When I was a child and progressing through into my teens, I remember that my favourite sweets were not lollipops, gummy lollies (my Sister’s favourite, particularly bears) or chocolates, but in fact fruit chews. It mystifies me now how I could love such artificial-tasting confectionaries, when the purple “grape” flavour tastes remotely nothing like any variety of grape, the pink “strawberry” can be confused with a bubble-gum like flavour, and the essence of a true Granny Smith apple pales in comparison to the lurid green “apple” of the pack. I do clearly remember now though that I liked “orange” the most; possibly the only flavour that vaguely tastes like its inspiration and maybe the reason why orange was my preferred colour of balloon during that time of my life.

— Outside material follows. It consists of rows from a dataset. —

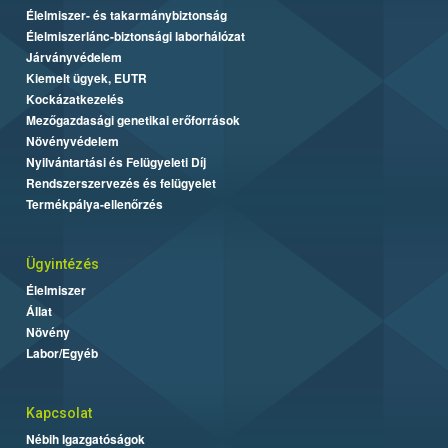
Élelmiszer- és takarmánybiztonság
Élelmiszerlánc-biztonsági laborhálózat
Járványvédelem
Kiemelt ügyek, EUTR
Kockázatkezelés
Mezőgazdasági genetikai erőforrások
Növényvédelem
Nyilvántartási és Felügyeleti Díj
Rendszerszervezés és felügyelet
Termékpálya-ellenőrzés
Ügyintézés
Élelmiszer
Állat
Növény
Labor/Egyéb
Kapcsolat
Nébih Igazgatóságok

The one flavour of sweet I have never been able to stand however, is banana. I enjoy eating the fruit on its own, in smoothies or even luxuriously accompanied with ice cream and lashings of chocolate sauce in a split, but present to me a banana lolly and I will enquire if I have any other choices.
This was the reason why I was a bit dubious as to attempting this recipe when I saw that it called for banana chips. Sure, I could have left them out, but I’ve been gradually opening myself up to tasting foods I have either never tried or have an irrational childish dislike for. But upon trying a chip when purchasing a packet for this recipe, I was astonished at how much I liked it. Crunchy, not too sweet and utterly true to the taste of real banana, it made this great muesli recipe an absolute winner. It’s like ANZAC biscuits for breakfast.
The original recipe I found on Taste.com.au, however I have dramatically modified the recipe that it’s virtually my own creation.
You will need:
- 200g rolled oats;
- 2 tablespoons of vegetable oil;
- 150g unsalted macadamias, chopped;
- 2 tablespoons white sesame seeds;
- 50g brown sugar;
- 60g moist coconut flakes;
- 2 tablespoons of honey;
- 50g dried banana chips;
- Low-fat Greek yoghurt, berries or other fresh fruit to serve.
Preheat the oven to 180 degrees Celcius. Combine the oats and oil in a bowl, then spread onto a baking tray lined with greaseproof paper. Bake for 10 minutes or until starting to colour, then remove tray from oven.
Return the oats to the bowl, then add the nuts, sesame seeds, coconut, sugar and honey and stir well until combined.
Spread onto the tray and roast for a further 10-15 minutes, until toasty and golden. Cool.
Add the banana chips. Serve with yoghurt and fruit, or store in an airtight container for up to a month. This recipe will make approximately five to six cups of gorgeously crunchy, flavoursome muesli.